Steel drums, also called steel pans, are made from used oil drums whose tops have been pounded into a concave shape. The cylindrical portion of the drum is usually cut off, leaving short “skirt” around the top to round out the tones. The drums are tuned to different pitch ranges and used in ensembles known as steel bands. Steel drums are normally tuned in the chromatic scale, while some toy and novelty steel drums are diatonic.
Types of Steel Drums
Kinds of Steel Drums include the following:
Tenors (steel drums)
Tenors have the shortest skirts, measuring 12 to 15 centimeters. The notes are slightly elevated from the surface and are struck with thin rubber mallets. They have 28 to 30 notes ranging from D4 to G6.
Double tenors (steel drums)
Double tenors are tuned one octave lower than tenor pans. They have 29 to 30 notes distributed between two pans, with a range from F3 to Bb5. They 12 to 16 centimeters deep and are played with rubber mallets.
Double seconds (steel drums)
Double seconds have skirts measuring 15 to 18 centimeters, providing a deeper sound than tenors.

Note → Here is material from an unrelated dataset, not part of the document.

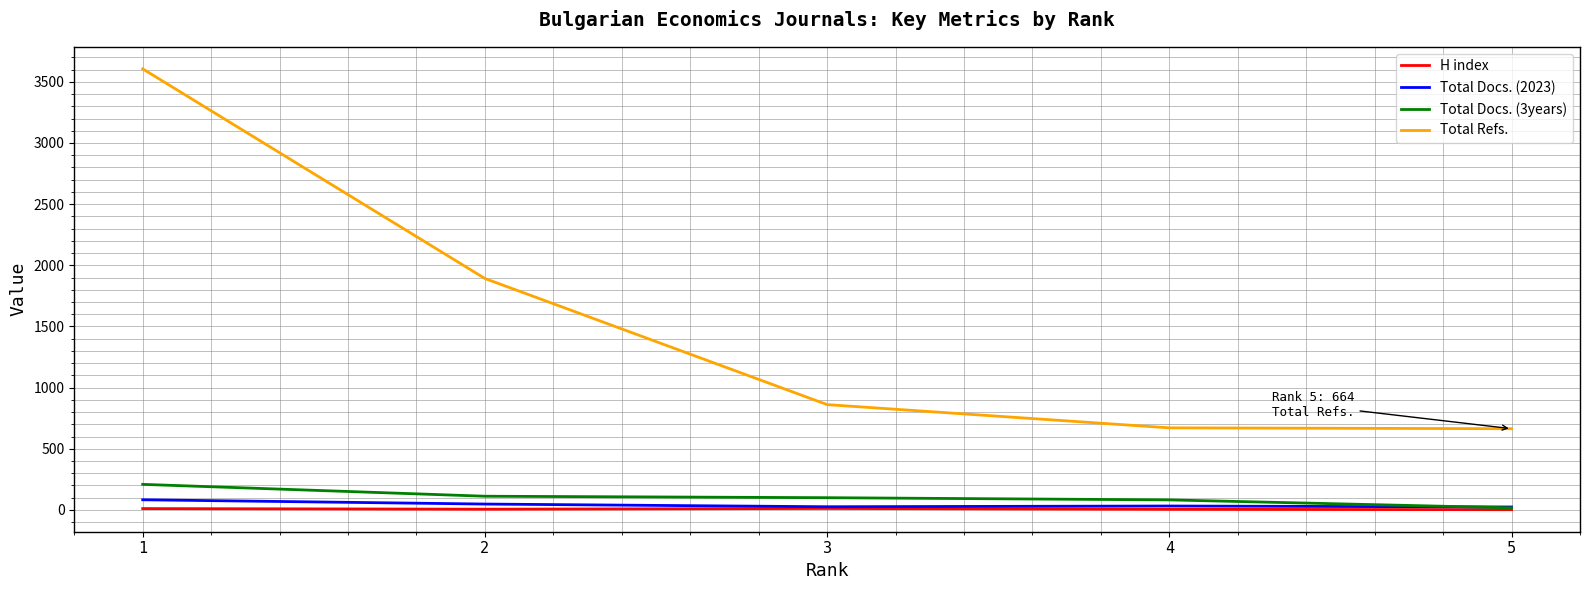

Does the chart display data point markers on the line(s)?

No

The range is distributed between two drums with 15 notes each. They are normally used to provide rhythm for the other steel pans.
Cellos (steel drums)
Cellos are made up of three to four drums with a side length of 45 centimeters. They are played with thick rubber mallets while suspended on racks for resonance. They have 24 notes ranging from B2 to D5 in triple cellos and G2 to C#5 in quad cellos.
Quadrophonics (steel drums)
Quadrophonics consist of four pans measuring 12 to 16 centimeters deep. They have 36 notes spanning from D2 to Bb5, distributed between the upper and lower drums. They are played with rubber mallets of medium thickness.
Guitars (steel drums)
Guitars are composed of two to three drums approximately 45 centimeters deep. Double guitars have 20 notes from C3 to G#4, while triple guitars have 27 notes from Bb2 to C5. They are played with thick rubber mallets and hung from racks to provide resonance. Bass (steel drums)
Bass drums consist of a tenor bass and six-, nine-, or 12-bass drums. Each drum has three to four notes occupying different ranges between E1 and F#4. They are played with rubber mallets with soft rounded heads.
Choosing Steel Drums (Buying tips)
Thickness: Choose a steel drum with a thick metal top for the lower drums, such as the basses, guitars, and cellos. Look for those marked 18 to 20 gauge (one to 1.2 millimeters) to ensure the right tone. For higher drums, choose lower gauges to add more ring and volume to the notes.
Material: Choose a steel drum made of mild steel for easy tuning and better sound quality. Avoid galvanized iron coats because these can drastically change the tone of the drum. Make sure the concave part is smooth and free of grooves or embossed markings.